The US government is shut down, and the world economy is threatened if the US Congress does not raise the Debt Ceiling. Republicans and Democrats are at a stalemate and refuse to cooperate with each other. What to do?
Sometimes the way out of an impasse is for both sides to come together and blame a third party. A German Economist has found the perfect scapegoat: Germany.
Eonomist Uwe Bolt, writing in The Globalist, explains how Germany forced Congress to create the debt ceiling back in 1917. President Woodrow Wilson wanted to keep America out of the war raging in Europe, but German naval intransigence forced him to declare war:
However, the German navy, with its submarines, managed to cut Britain off from supplies. This effective blockade led to the sinking of two U.S. steamers off the British coast in February 1917. President Wilson broke off diplomatic relations with Germany and, after receiving Congressional authorization, declared war on the Kaiser on April 6, 1917.
Wars cost money. And Congress, recognizing that the president would need to borrow money, Congress enacted the Debt Ceiling:
So that the President would not have to return each time to beg for more, why not do the patriotic thing and give him the ability to borrow a fair number of times? So that things would not get out of hand, the proposal to set a debt ceiling was enacted. And so, with the approval of the Second Liberty Bond Act in October 1917, a patriotic-minded U.S. Congress loosened the nation’s debt issuance purse strings and basically created what we refer to today as the debt ceiling.

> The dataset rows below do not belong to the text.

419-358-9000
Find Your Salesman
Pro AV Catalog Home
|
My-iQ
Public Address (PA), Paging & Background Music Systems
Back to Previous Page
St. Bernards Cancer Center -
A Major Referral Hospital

But that wasn't the end of Germany's wholesale destruction of the American economic system. Decades later, again, thanks to Germany, Congress eliminated the Gold Standard:
But Germany’s guilt for the U.S. predicament of today does not end there. The Second Liberty Bond Act also contained the so-called gold clause. Its effect was that these war bonds had to be redeemed in gold. And yet, U.S. gold reserves were far too small to make good on that promise.
Thus, some decades later, the U.S. Congress upon the request of President Franklin D. Roosevelt revoked the clause in 1933 retroactively. Coincidentally, many (including four of nine Supreme Court Justices in 1935) consider that action as the first U.S. debt default. Again, thanks to the Germans!